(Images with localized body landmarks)
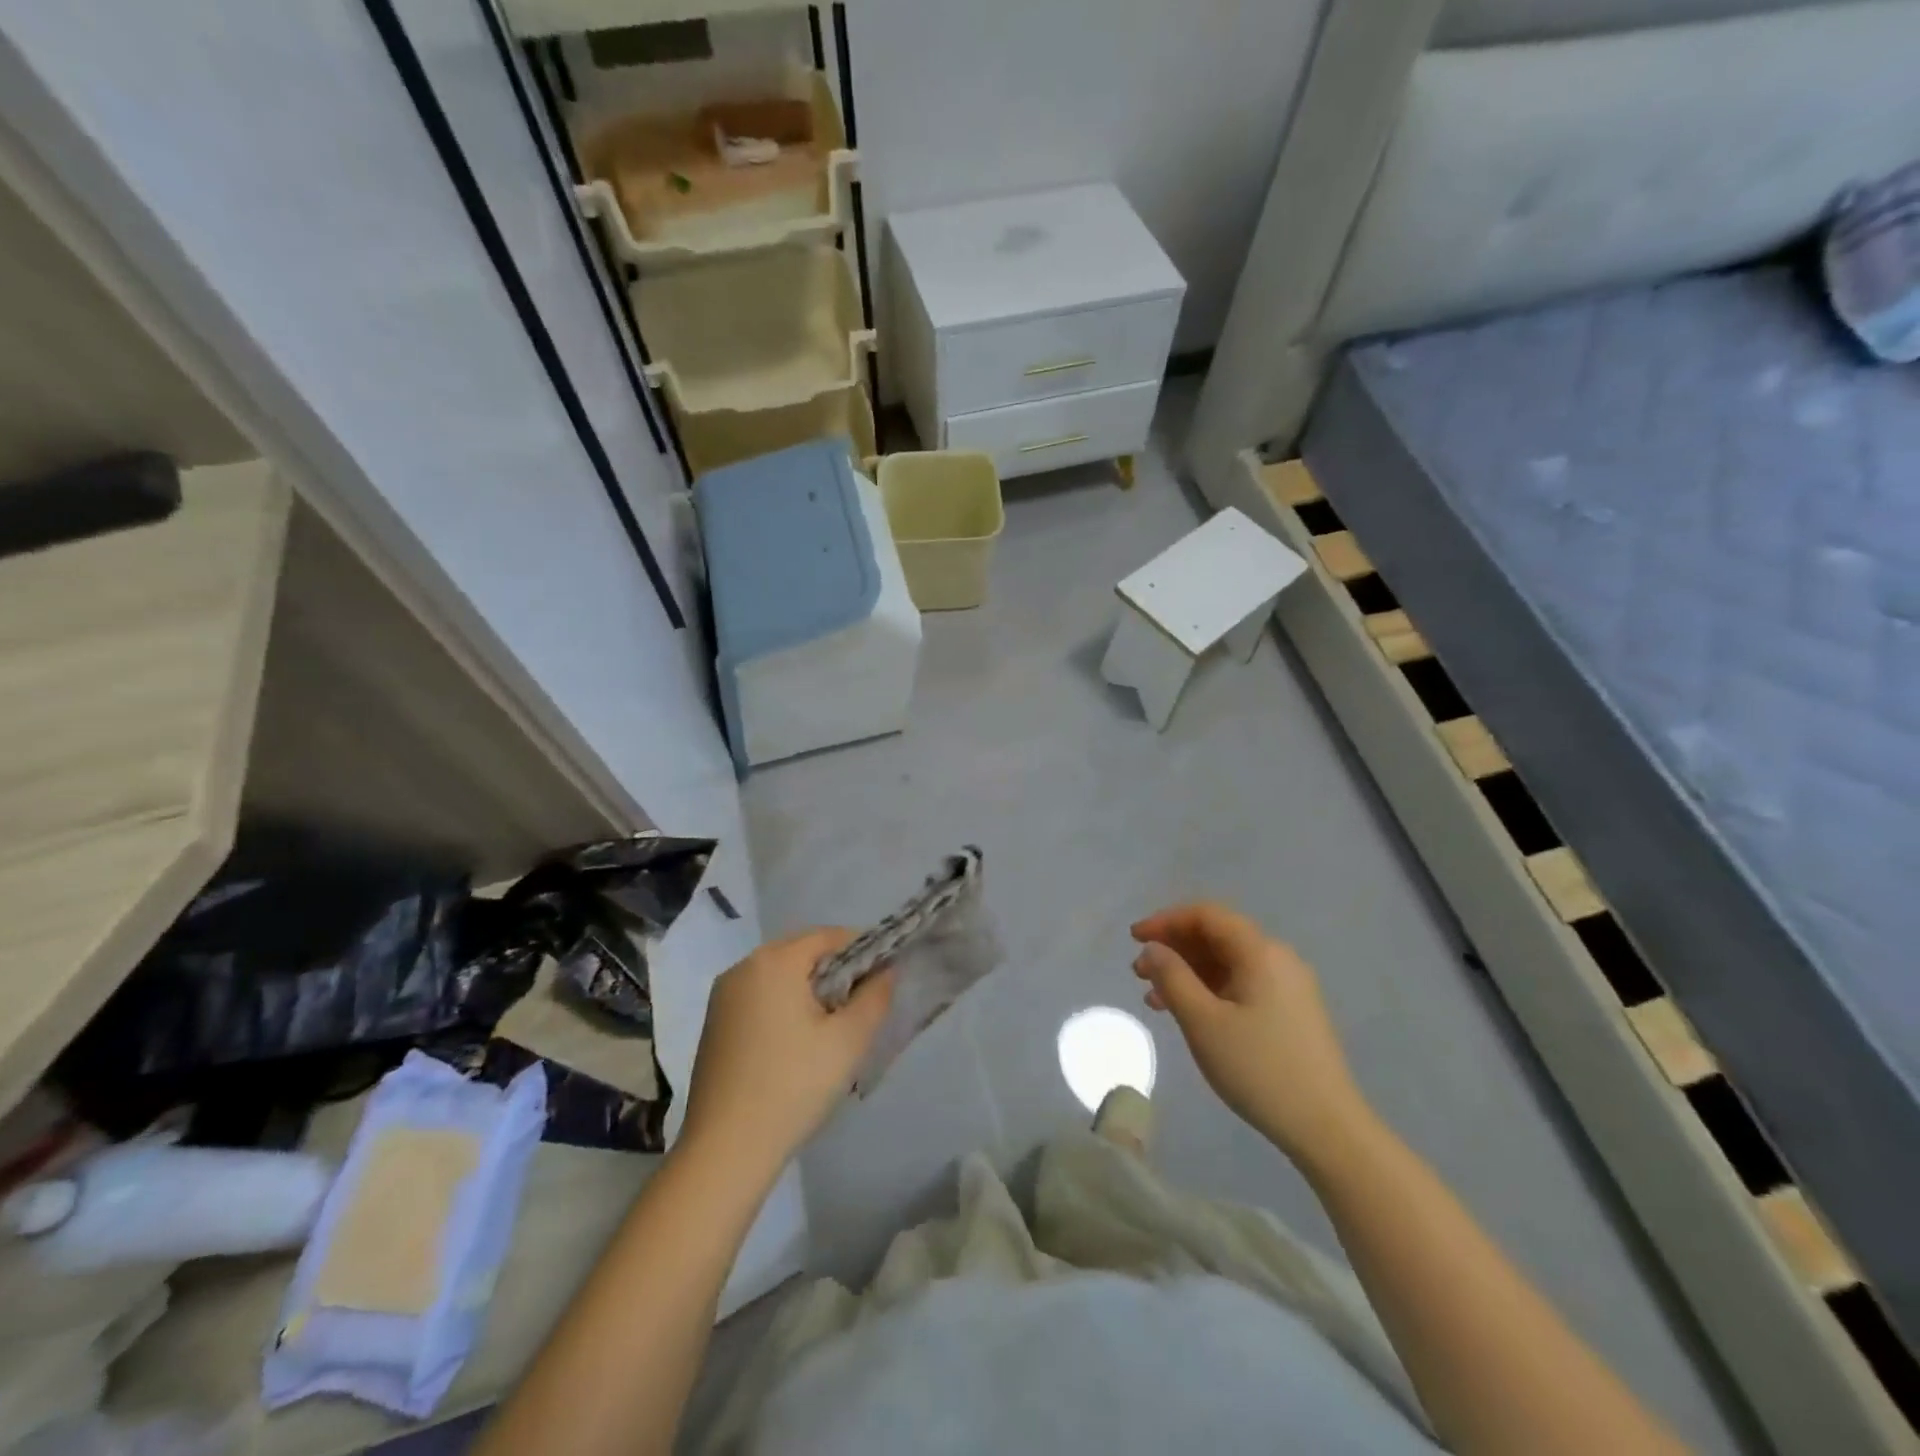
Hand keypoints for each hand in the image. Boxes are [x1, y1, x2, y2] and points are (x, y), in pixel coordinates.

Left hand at [679, 929, 892, 1181]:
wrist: (725, 1150)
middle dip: (835, 970)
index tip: (882, 979)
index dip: (862, 950)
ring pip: (779, 975)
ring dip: (809, 989)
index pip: (828, 936)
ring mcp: (723, 996)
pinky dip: (783, 1005)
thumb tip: (886, 971)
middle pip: (801, 952)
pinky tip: (796, 1043)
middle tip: (860, 1005)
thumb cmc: (793, 1086)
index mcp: (774, 961)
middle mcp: (743, 967)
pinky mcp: (714, 1023)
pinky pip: (759, 996)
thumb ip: (874, 997)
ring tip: (831, 1027)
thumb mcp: (848, 1041)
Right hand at [1131, 903, 1370, 1166]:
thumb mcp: (1203, 1022)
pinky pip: (1242, 984)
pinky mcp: (1291, 1011)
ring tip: (1154, 997)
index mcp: (1260, 952)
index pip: (1206, 915)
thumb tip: (1153, 948)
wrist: (1328, 1129)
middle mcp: (1278, 958)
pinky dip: (1209, 989)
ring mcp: (1289, 986)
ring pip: (1228, 962)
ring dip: (1188, 971)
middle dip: (1174, 947)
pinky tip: (1189, 1014)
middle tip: (1139, 971)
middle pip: (1217, 935)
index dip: (1165, 920)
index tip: (1134, 938)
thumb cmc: (1259, 1069)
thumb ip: (1172, 977)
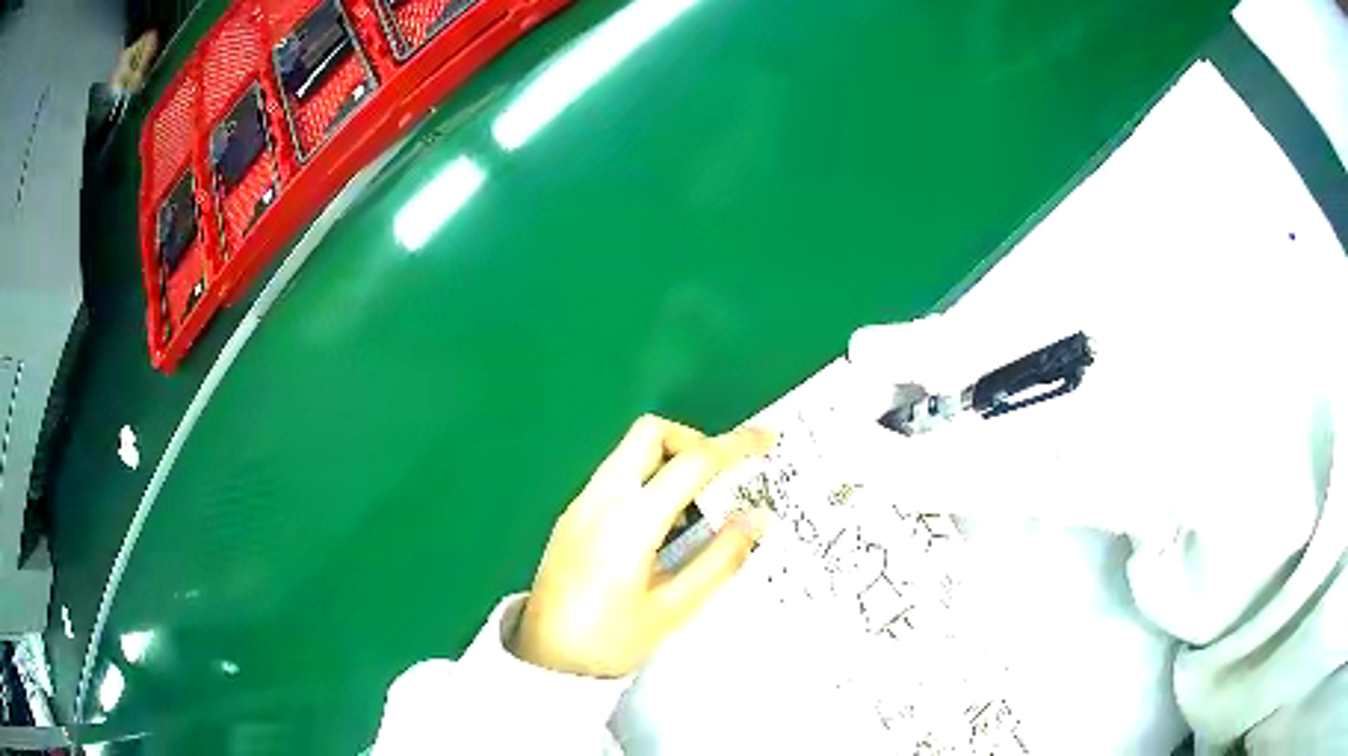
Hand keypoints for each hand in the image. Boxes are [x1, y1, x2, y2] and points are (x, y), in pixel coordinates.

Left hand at [512, 416, 774, 677]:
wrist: (545, 660)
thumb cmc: (611, 640)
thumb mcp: (673, 609)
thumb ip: (719, 559)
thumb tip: (757, 518)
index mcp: (630, 521)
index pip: (691, 463)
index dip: (734, 446)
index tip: (765, 438)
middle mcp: (601, 498)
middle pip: (649, 433)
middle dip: (693, 440)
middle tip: (721, 477)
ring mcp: (581, 504)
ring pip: (629, 452)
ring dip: (669, 460)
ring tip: (698, 506)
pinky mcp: (572, 516)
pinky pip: (615, 476)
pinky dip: (647, 479)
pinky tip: (662, 525)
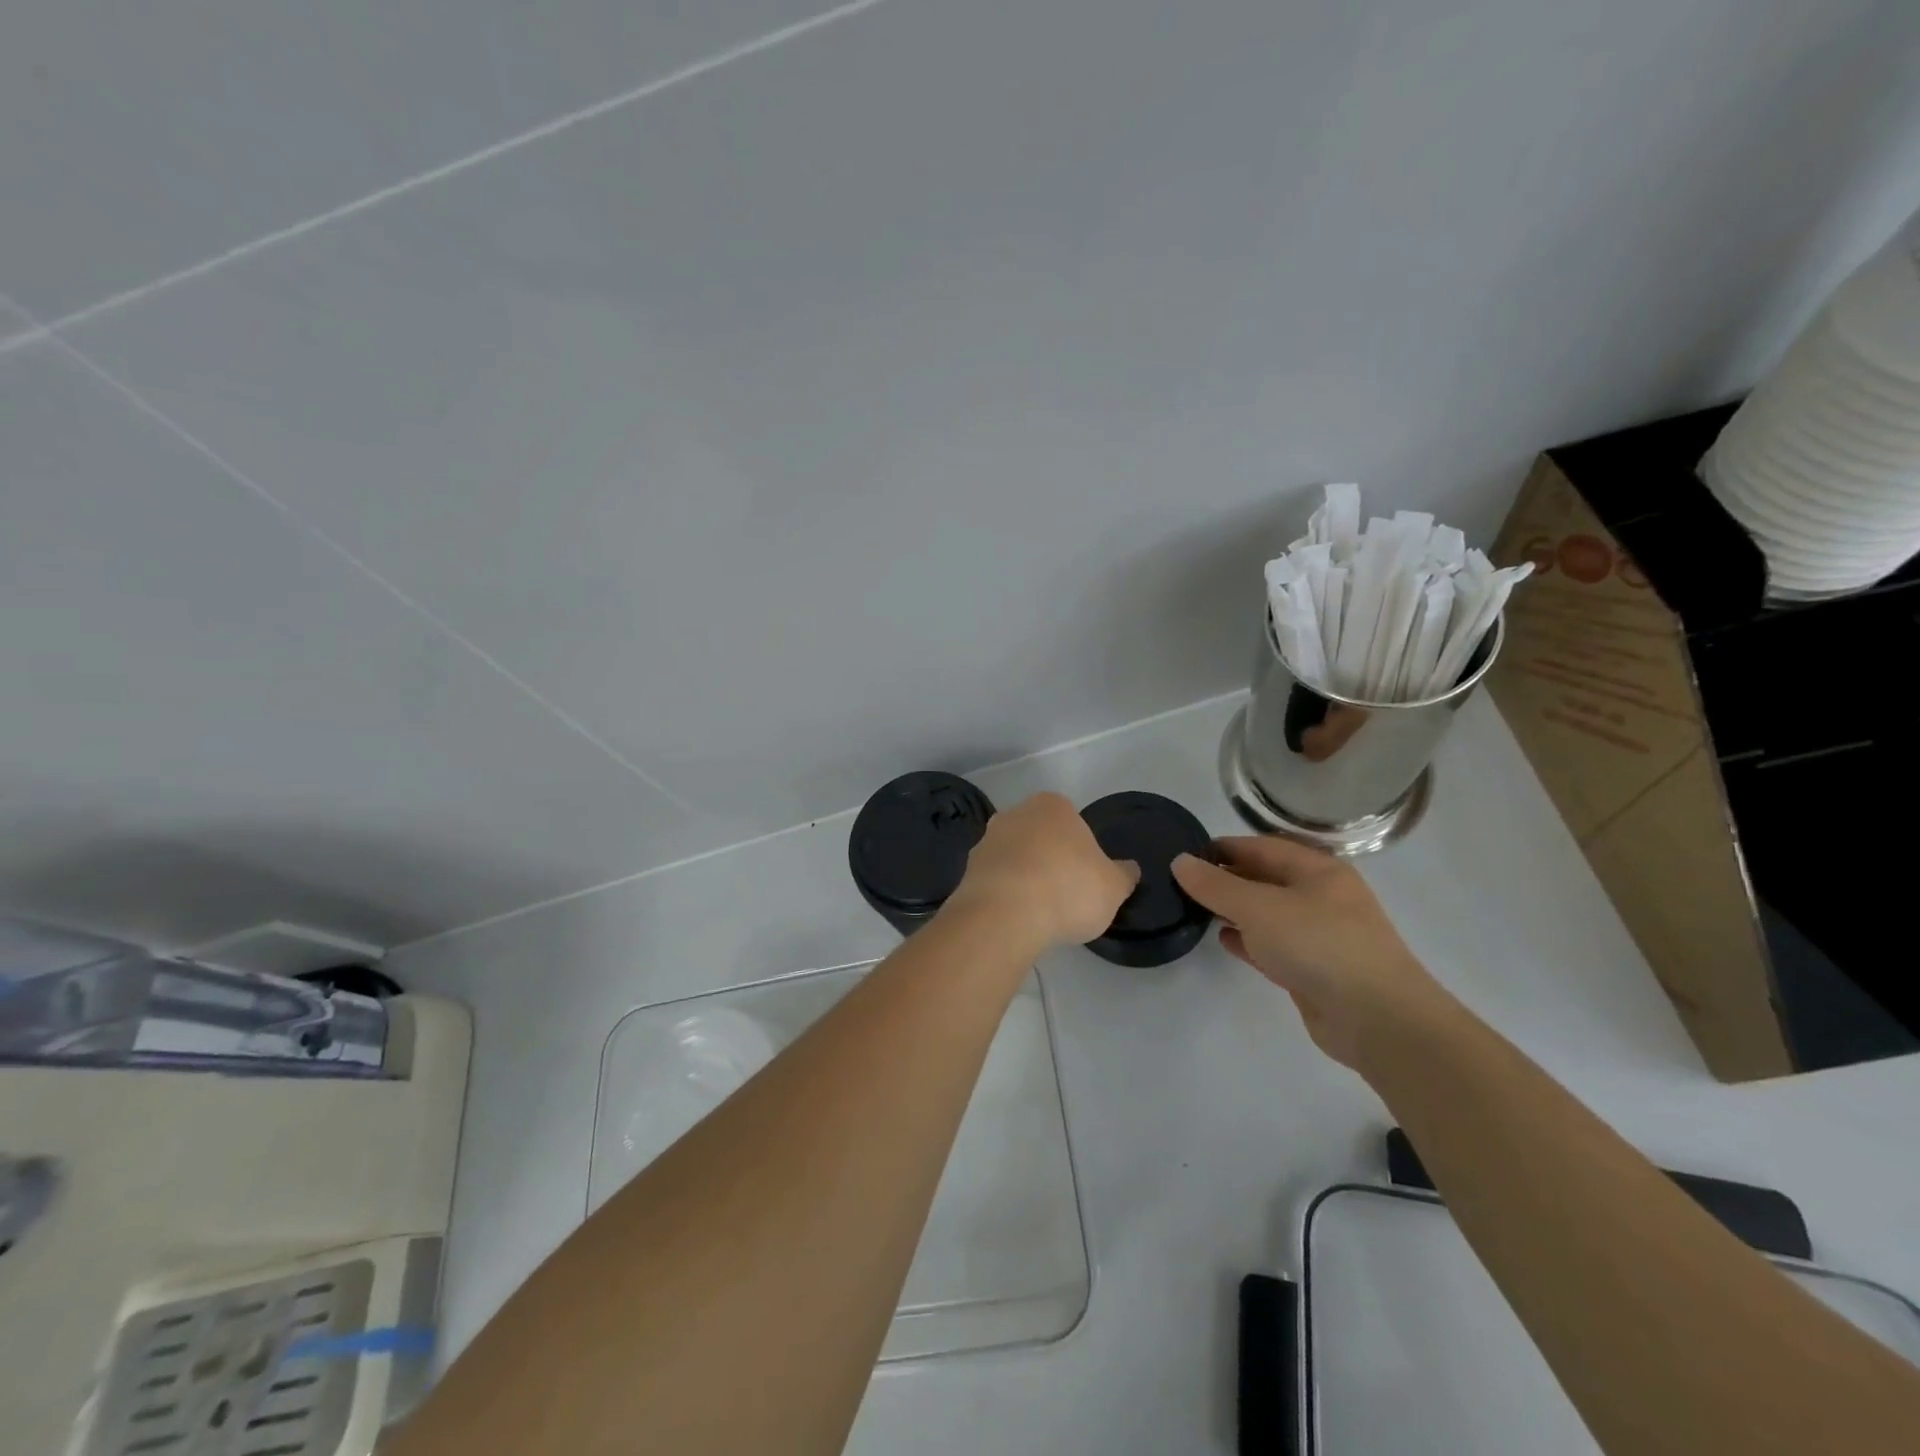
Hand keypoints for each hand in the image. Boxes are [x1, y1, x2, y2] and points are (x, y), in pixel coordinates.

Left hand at [945, 792, 1139, 948]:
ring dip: (1024, 877)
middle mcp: (1015, 813)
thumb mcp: (1113, 887)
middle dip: (1050, 859)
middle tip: (1064, 894)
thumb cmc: (1067, 889)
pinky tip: (1015, 918)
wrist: (1005, 915)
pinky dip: (1005, 895)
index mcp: (1053, 806)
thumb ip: (1123, 875)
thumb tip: (1129, 869)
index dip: (1081, 849)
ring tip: (1039, 912)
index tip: (1085, 877)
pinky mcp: (967, 870)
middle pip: (1040, 836)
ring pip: (1014, 857)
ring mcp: (986, 840)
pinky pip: (995, 880)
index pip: (1072, 821)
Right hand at [1171, 836, 1457, 1068]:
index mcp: (1318, 870)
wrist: (1377, 1019)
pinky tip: (1225, 940)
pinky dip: (1250, 940)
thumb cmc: (1318, 945)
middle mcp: (1322, 896)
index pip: (1262, 846)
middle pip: (1266, 878)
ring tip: (1197, 910)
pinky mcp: (1316, 969)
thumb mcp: (1258, 907)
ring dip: (1236, 910)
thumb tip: (1180, 862)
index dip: (1224, 847)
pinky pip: (1275, 944)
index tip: (1186, 856)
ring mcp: (1321, 935)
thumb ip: (1215, 885)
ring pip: (1269, 913)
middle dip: (1227, 879)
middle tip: (1184, 884)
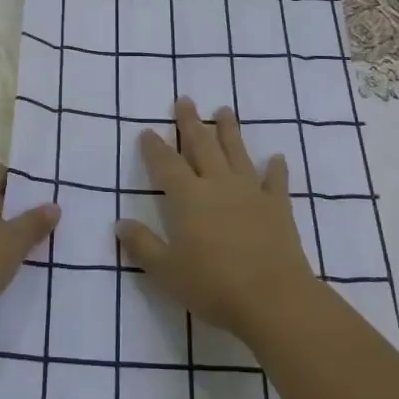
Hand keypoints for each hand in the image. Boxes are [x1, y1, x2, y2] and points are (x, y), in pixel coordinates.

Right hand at [116, 98, 317, 341]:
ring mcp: (250, 192)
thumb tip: (120, 224)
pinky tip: (277, 158)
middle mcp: (218, 184)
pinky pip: (276, 181)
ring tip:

§ THE TASK: In your copy of the records above, include no pictures and match every line exactly.

§ SOLUTION:
Hand keypoints for each hand in the image. Boxes are [x1, y1, x2, y2] and points are (x, y), in pixel coordinates.

Left hand at [679, 929, 892, 1181]:
wrist: (725, 1150)
middle dip: (835, 970)
index tip: (882, 979)
index dip: (862, 950)
ring pip: (779, 975)
ring dip: (809, 989)
index pip: (828, 936)
ring mcp: (723, 996)
pinky dip: (783, 1005)
thumb tip: (886, 971)
middle pip: (801, 952)
pinky tip: (796, 1043)
middle tip: (860, 1005)
thumb cmc: (793, 1086)
index mcp: (774, 961)
middle mcp: (743, 967)
pinky mcp: (714, 1023)
pinky pip: (759, 996)
thumb ip: (874, 997)
ring tip: (831, 1027)
thumb mcp: (848, 1041)
Right hand at [1131, 903, 1370, 1166]:
thumb mcp: (1203, 1022)
pinky pip: (1242, 984)
pinky mcp: (1291, 1011)
ring tip: (1154, 997)
index mcp: (1260, 952)
index pip: (1206, 915)
thumb tip: (1153, 948)
wrist: (1328, 1129)
middle mcp: (1278, 958)
pinky dip: (1209, 989)
ring mcp: (1289, 986)
ring pip: (1228, 962)
ring dip: (1188, 971)
middle dip: (1174, 947)
pinky tip: (1189, 1014)
middle tip: (1139, 971)
middle pip: (1217, 935)
index dip: (1165, 920)
index tip: (1134, 938)
thumb cmc: (1259, 1069)
thumb ip: (1172, 977)
Hand keypoints for each hand in the image. Boxes are [x1, y1, x2, y2] and points are (x, y), in pixel coordinates.

Left hand at [512, 416, 774, 677]:
wrist: (545, 660)
thumb cmc: (611, 640)
thumb mcp: (673, 609)
thumb ip: (719, 559)
thumb tip: (757, 518)
index mcp: (630, 521)
index pip: (691, 463)
index dip: (734, 446)
index tip: (765, 438)
middle mcp: (601, 498)
middle pip: (649, 433)
middle dip: (693, 440)
middle tip: (721, 477)
ring mcp: (581, 504)
ring pip: (629, 452)
ring dip: (669, 460)
ring tip: (698, 506)
pinky mcp: (572, 516)
pinky pip: (615, 476)
pinky dip: (647, 479)
pinky tip: (662, 525)
Hand keypoints for each hand in the image. Boxes are [x1, y1, x2, y2] and points are (x, y), in pixel coordinates.

Left hand at [945, 792, 1139, 948]:
ring dip: (1024, 877)
middle mcp: (1015, 813)
thumb mcp: (1113, 887)
middle dip: (1050, 859)
middle tip: (1064, 894)
thumb cmc: (1067, 889)
pinky tip: (1015, 918)
wrist: (1005, 915)
pinky dip: (1005, 895)
index mcp: (1053, 806)
thumb ip: (1123, 875)
thumb tip: (1129, 869)
index dip: (1081, 849)
ring tip: (1039, 912)
index tip: (1085, 877)
pinky mcp: (967, 870)
middle pip: (1040, 836)
ring pip: (1014, 857)
ring mcp: (986, 840)
pinky pip: (995, 880)
index pip: (1072, 821)
Right hand at [1171, 836, 1457, 1068]:
index mcp: (1318, 870)
wrist: (1377, 1019)
pinky tip: (1225, 940)
pinky dip: (1250, 940)
thumb cmc: (1318, 945)
middle mcp: (1322, 896)
index pip: (1262, 846)
middle pip: (1266, 878)
ring tip: (1197, 910)
pinky mcp: (1316, 969)
thumb mcp: (1258, 907)
ring dip: (1236, 910)
thumb tip: (1180, 862)
index dip: (1224, 847)
pinky pip: (1275, 944)
index tip: (1186, 856)
ring mcp: (1321, 935)
thumb ip: (1215, 885)
ring pip: (1269, 913)
middle dip: (1227, 879)
middle tip: (1184, 884)
Hand keypoints for each hand in the image. Boxes are [x1, y1, x2, y2] and points are (x, y), in pixel coordinates.

Right hand at [116, 98, 317, 341]:
ring mcp: (250, 192)
thumb tip: (120, 224)
pinky tip: (277, 158)
middle mcp: (218, 184)
pinky pip: (276, 181)
ring tip:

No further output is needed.